Nigeria’s Unacceptable Malaria Burden

on   /   in Editorial 2:26 am   /   Comments

IT must take some bravery for the Minister of Health Professor Onyebuchi Chukwu to announce than more than 90 per cent of Nigeria’s population, 150.3 million (the population of ECOWAS countries without Nigeria), is at risk of malaria infection. The only emergency plan was use of more mosquito nets.

He then recited a litany of the woes from malaria like nursery rhymes. “Malaria is a major public problem in Nigeria; Nigeria contributes a quarter of malaria burden in Africa. Over 90 per cent of the country’s 167 million people are at risk. It contributes 30 per cent to childhood mortality in the country and contributes 11 per cent of maternal mortality.

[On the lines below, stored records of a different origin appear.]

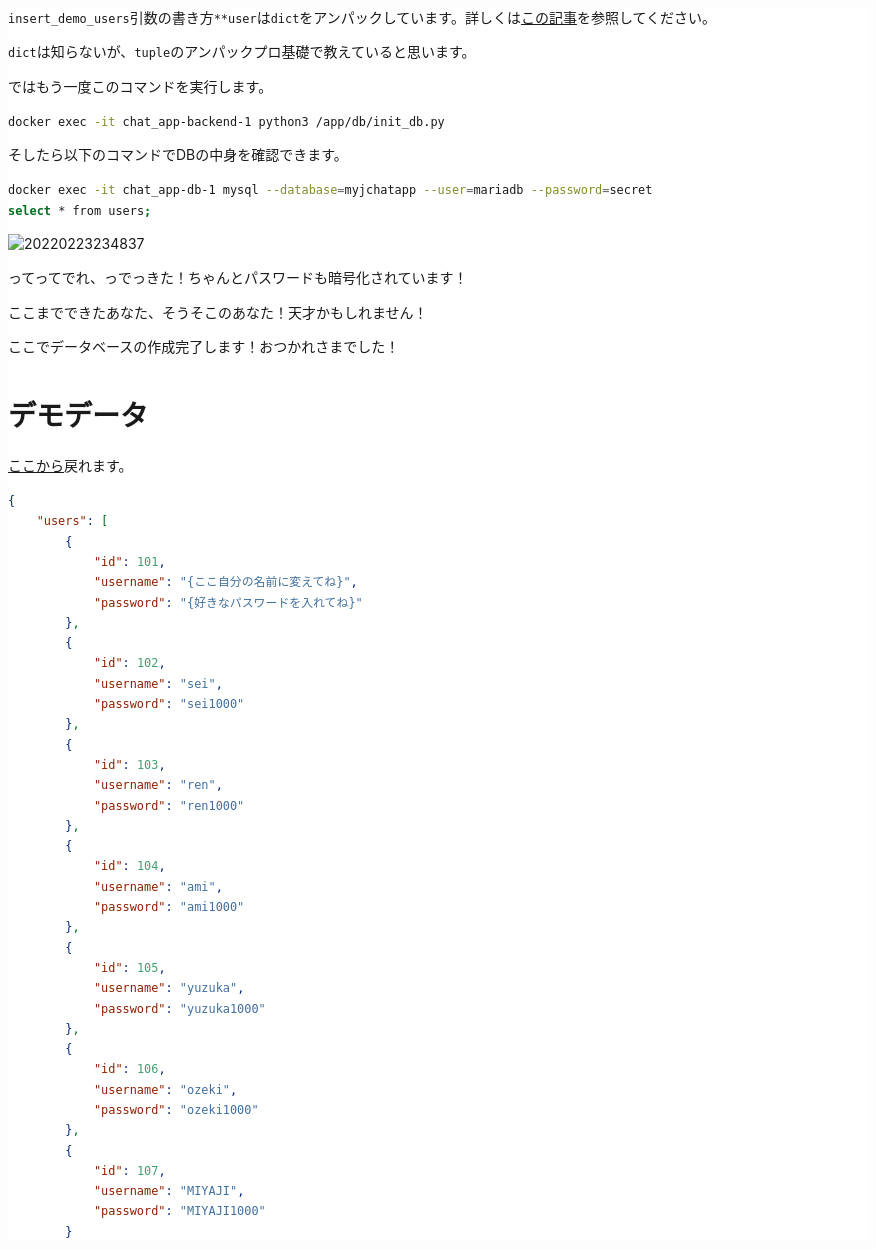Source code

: `insert_demo_users`引数の書き方`**user`は`dict`をアンパックしています。詳しくは[この記事](https://tksmml.hatenablog.com/entry/2019/05/02/000000)を参照してください。

`dict`は知らないが、`tuple`のアンパックプロ基礎で教えていると思います。

ではもう一度このコマンドを実行します。
```bash
docker exec -it chat_app-backend-1 python3 /app/db/init_db.py
```

そしたら以下のコマンドでDBの中身を確認できます。

```bash
docker exec -it chat_app-db-1 mysql --database=myjchatapp --user=mariadb --password=secret
select * from users;
```

![20220223234837](https://raw.githubusercontent.com/KuroiCc/kuroi-image-host/main/images/20220223234837.png)

ってってでれ、っでっきた！ちゃんとパスワードも暗号化されています！

ここまでできたあなた、そうそこのあなた！天才かもしれません！

ここでデータベースの作成完了します！おつかれさまでした！


# デモデータ

[ここから](#CRUDモジュール)戻れます。

```json
{
    "users": [
        {
            "id": 101,
            "username": "{ここ自分の名前に変えてね}",
            "password": "{好きなパスワードを入れてね}"
        },
        {
            "id": 102,
            "username": "sei",
            "password": "sei1000"
        },
        {
            "id": 103,
            "username": "ren",
            "password": "ren1000"
        },
        {
            "id": 104,
            "username": "ami",
            "password": "ami1000"
        },
        {
            "id": 105,
            "username": "yuzuka",
            "password": "yuzuka1000"
        },
        {
            "id": 106,
            "username": "ozeki",
            "password": "ozeki1000"
        },
        {
            "id": 107,
            "username": "MIYAJI",
            "password": "MIYAJI1000"
        }
```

I must add that it reduces Nigeria’s Gross Domestic Product by one per cent annually. It is estimated that malaria-related illnesses and mortality cost Africa’s economy about $12 billion annually,” the Minister chanted.

How can malaria be this dangerous and all that the Minister of Health does is to wait for the next World Malaria Day to tell Nigerians to buy more mosquito nets? Was that what Chukwu meant when he promised improved health indices on assumption of office in May 2010?

First, primary duty is to ensure that Nigerians begin to enjoy good health indices because right now our health indices, child and maternal mortality rates are dismal. My primary task is to ensure that we raise the indices to an appreciable and enviable level. In three months Nigerians will begin to see sign of changes,” he said then.

The picture he painted on Tuesday was of continuing woes. According to him, the Malaria Indicator Survey Nigeria conducted in 2010 showed that about 52 per cent of children aged six months to five years tested positive to malaria. Experts hold that if these children survive, their physical and mental growth would be adversely affected. A combination of malaria infection with poor nutrition ensures that many of those children would have stunted growth and poor mental development.

Over-dependence on foreign initiatives on malaria will fail us. The World Health Organisation, WHO, formally began proposing to eradicate malaria in 1955. Today malaria is claiming more territories and there are fears that with climate change, some parts of Europe and North America, now safe from the anopheles mosquitoes, may breed the harmful mosquitoes.

Nigeria needs to commit resources to researches on malaria vaccine. Malaria may seem a global challenge, but Nigeria bears a huge part of that burden. For starts, health and environmental officials should keep our surroundings clear of the stagnant waters where mosquitoes breed.

Governments owe Nigerians more commitment to the fight against malaria than reeling out more depressing statistics every year.